Jason Lamoreaux will graduate June 14 from Upper Merion High School. Last year at this time, he was navigating the college-application process, which includes the writing of a personal statement and this dilemma: Do I tell them what I think, or what I think they want to hear? Lamoreaux took what some might view as a risk. Instead of addressing world hunger or carbon emissions, he offered an honest insight into his personality.
Andrew Ferguson applauded the approach when I told him about Lamoreaux. Ferguson recently documented the charade that the college-application process has become. His best seller, Crazy U: One Dad's Crash Course in Getting His Kid Into College, is a testament to kids' adopting alternative personas that they think will please admissions officers. His own son had other ideas. He once told his guidance counselor that he wished to attend a school where he could go to a football game, take off his shirt, paint his chest in the school colors, and "major in beer."
In this sell-yourself environment, Ferguson discouraged his son from lifeguarding the summer before his senior year.
A professional college counselor "had said that there are all these things that the kids should do, you know, start a business, go to Guatemala and build wheelchair ramps in whorehouses," Ferguson wrote. "I knew he didn't have the entrepreneurial spirit, and I wasn't going to send him to Guatemala, so we were sort of at a loss, and he ended up lifeguarding anyway."
Ferguson's book highlights the application essay as a particular source of student and parental angst. Ferguson laments that the essays seem ill-suited for 17-year-olds - an unrealistic, touchy-feely search for a high schooler's most intimate thoughts.
"They ask things like, 'Tell us your most embarrassing moment,' or 'If you were a tree, what kind of tree would you be?' " Ferguson told me. "This college counselor told me that my son needed to dig down deep and let us hear his innermost thoughts. I said: 'Lady, he's a 17-year-old boy. He doesn't have any innermost thoughts.' "

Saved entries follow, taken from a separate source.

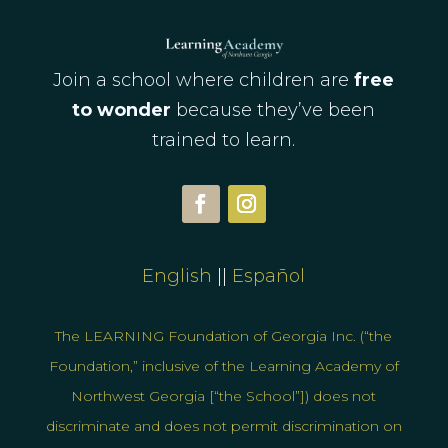
Join a school where children are
free
to wonder
because they’ve been
trained to learn.
English
||
Espa
ñol
The LEARNING Foundation of Georgia Inc. (“the
Foundation,” inclusive of the Learning Academy of
Northwest Georgia [“the School”]) does not
discriminate and does not permit discrimination on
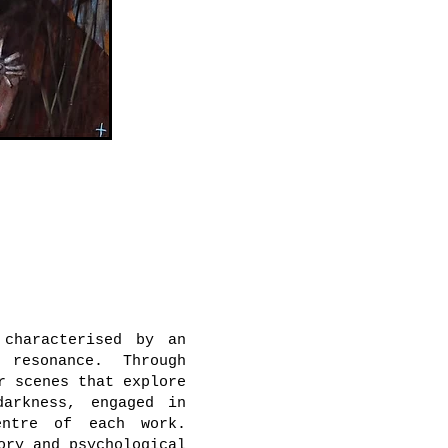
characterised by an
 resonance. Through
r scenes that explore
darkness, engaged in
entre of each work.
ory and psychological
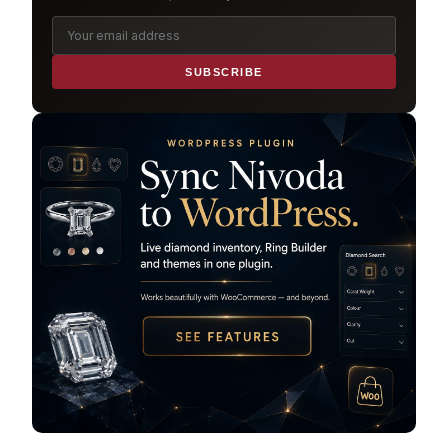
SUBSCRIBE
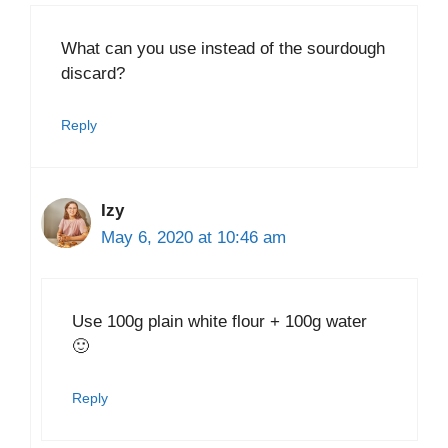
What can you use instead of the sourdough
discard?
Reply
Izy
May 6, 2020 at 10:46 am
Use 100g plain white flour + 100g water
🙂
Reply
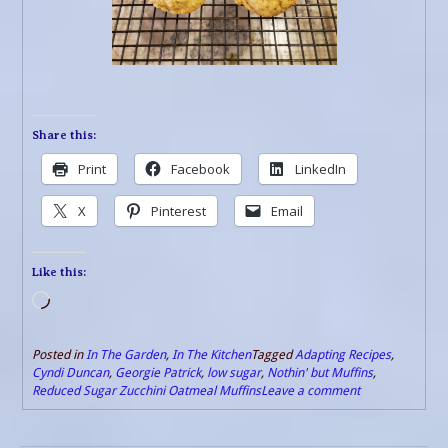
Share this:
Print
Facebook
LinkedIn
X
Pinterest
Email
Like this:
Loading…
Posted in
In The Garden
,
In The Kitchen
Tagged
Adapting Recipes
,
Cyndi Duncan
,
Georgie Patrick
,
low sugar
,
Nothin' but Muffins
,
Reduced Sugar Zucchini Oatmeal Muffins
Leave a comment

Jason Lamoreaux's academic record at Upper Merion has included both A's and B's - with more of the latter than the former. He's carried a couple of honors-level courses. His honors physics teacher e-mailed his mom earlier this year, saying: "Jason is definitely an asset in the class; I'm glad he's here. Honors classes can be a little 'stuffy' sometimes. He breaks the mold." Lamoreaux was a cocaptain of the swimming and water polo teams this year, and likes classic rock, comedy, and summer lifeguarding. He loves the Phils.
Last year, he applied to several schools but refused to end nuclear proliferation in his essay. Instead, he discussed watching a lacrosse championship against rival Upper Dublin.
"As a swimmer and one who had to compete regularly against Upper Dublin, they had always been a powerhouse filled with pompous jerks who thought they were better than everyone else," he wrote.
". . . It was a Thursday night at Upper Dublin and the league championship was on the line. As a swimmer and water polo player, I know how it feels to not get too much support from fans except for the occasional friends who come to watch me."
"Before the game, I had put on my Spanish National water polo team flame-decorated Speedo. . . . I pulled my shorts off, and ran up and down the stands with my chest painted blue (one of my high school colors) in my flame-decorated Speedo.
"Our fans erupted. It was louder than it had been all game.
"There are a number of ways to show school pride, make a contribution or be part of a team. Not every action is remembered or even deserves mentioning, some aren't even recognizable in the scheme of things. And I do know that what I did was a little bit 'out there,' maybe even over the top to some people. But I know that what I did made a difference that day and, even if a lot of people don't remember that one thing, I know for sure the lacrosse team will never forget it. And really, that's the whole point!"
His musings won raves from Ferguson.
"An essay like this should cheer the hearts of every parent and every applicant. It shows that, despite lots of advice to the contrary, you can apply, succeed, and never surrender your individuality!"
To my surprise, it also won accolades from Leonard Krivy, who for decades has been a prominent educational consultant in Cherry Hill. "The home field advantage is relevant to many aspects of our lives," he told me. "This is a very interesting and well told perspective on home field advantage - and one with which most of us can identify.
"Jason shows accomplishments that invite the colleges' attention. He has taken well-thought risks and has confidence in his ideas and ability to follow through, and he has become part of the school's history and has made a difference," Krivy continued.
"You can write a modern-day version of the Gettysburg Address. However, unless you meet the school's objective criteria, you probably won't be admitted and the essay may not be read."
Another of Krivy's rules: "Schools like a well-rounded class, not necessarily well-rounded individuals. FOCUS ON YOUR SPECIAL STRENGTHS."
Jason Lamoreaux applied to nine schools. He was rejected at one, wait-listed at another, and accepted at the remaining seven. The head of admissions at St. Mary's College in Maryland wrote a note on his acceptance saying "how glad he was that he was wearing his Speedo."
Lamoreaux will enter Gettysburg College in the fall. And he will go places.